Alcarràs es el taco en catalán. Los niños jugando al aire libre haciendo “pinyau, pinyau”. Es la nostalgia de esos veranos. Es una luz. Es neorrealismo. Una ficción documental. El amor por un oficio y por el trabajo, que no son siempre lo mismo. Es la tierra. En los pueblos, la gente anda con los pies anclados. En la ciudad, la gente levita. Fíjese. Alcarràs es el campo, los melocotones, la despensa de Catalunya. Es un dilema moral. Vidas individuales dentro de un caos colectivo que es un orden. Es la familia extensa. Son las comidas y cenas de verano al aire libre. Es todo esto. Pero, no nos engañemos, Alcarràs es lo que dice su argumento. Una familia a punto de hacer su última cosecha porque el dueño de las tierras quiere poner placas solares. Es un mundo que se va.

Y no es ficción. Ignis (del madrileño Antonio Sieira y con el apoyo financiero de la familia Sarasola, de largo historial de relación con el poder del PSOE y el PP) y Solaria (presidida por Enrique Díaz-Tejeiro, una de las personas más ricas de España) tramitan unas cuantas plantas en cientos de hectáreas a pocos kilómetros del pueblo. Algo que genera un debate más allá de la pantalla. Santiago Vilanova, autor de L’emergència climàtica a Catalunya, argumenta que Alcarràs es uno de los municipios con las capas freáticas más contaminadas por los nitratos por culpa de una explotación intensiva de las granjas de cerdos y cultivos. Y que los campos solares previstos, que cuentan con el apoyo del alcalde, Jordi Janés (Junts per Alcarràs), deben resolver el problema de la financiación local (que aseguran que se destinará a mantener los 220 kilómetros de caminos del término y a rebajar el IBI rústico), crear una planta de compostaje de purines, descontaminar suelos y rehabilitar la Casa Montagut, del siglo XVIII, como centro de investigación sobre energías renovables.

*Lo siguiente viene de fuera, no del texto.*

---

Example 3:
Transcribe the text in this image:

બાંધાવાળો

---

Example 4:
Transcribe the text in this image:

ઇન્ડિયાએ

Vilanova subraya que no son placas que deban instalarse en un campo de melocotoneros. Argumenta que, con la vigente ley catalana de energías renovables, el caso de la película es imposible.

La película es un grito de auxilio por una payesía que se muere por los bajos precios, por los terratenientes que lo compran todo, por las cadenas de alimentación que pagan poco y por la competencia de las placas solares, que dan más euros que la fruta.

En cambio, Anna Gomez, subdirectora del diario Segre, ha dicho que la película es un grito de auxilio por una payesía que se muere por los bajos precios, por los terratenientes que lo compran todo, por las cadenas de alimentación que pagan poco y por la competencia de las placas solares, que dan más euros que la fruta. De hecho, son unos proyectos muy discutidos por parte de ayuntamientos y vecinos afectados porque las líneas eléctricas de alta y muy alta tensión que tendrán que evacuar la energía que generen las placas fotovoltaicas, atravesarán varios municipios y decenas de terrenos de pequeños propietarios. La Generalitat mantiene que exige mejorar la integración ambiental, paisajística y territorial como condición para autorizarlas: proteger un corredor natural en la zona y enterrar la línea eléctrica.

El alcalde defiende que las placas solares tendrán poco impacto visual y paisajístico, porque no romperán el mosaico agrícola, estarán clavadas a un metro y medio del suelo y se prevén acuerdos con ganaderos para que las ovejas pasten dentro del recinto. Los terrenos pertenecen a un único propietario, el gigante cárnico Vall Companys, que cultiva maíz. Quizá el debate no esté entre melocotones y placas solares o entre agricultura y renovables, sino sobre cómo armonizar ambas cosas. Pero, sobre todo, cómo hacer bien ambas cosas. Mejorando la vida de los campesinos, preservando el paisaje, la vida y el medio ambiente y huyendo de burbujas que solo enriquecen a grandes empresas, que ni siquiera son catalanas. El peligro siempre es privatizar las ganancias y socializar las pérdidas, en lugar de repartir las oportunidades. Son los ojos que nos ha abierto un Oso de Oro.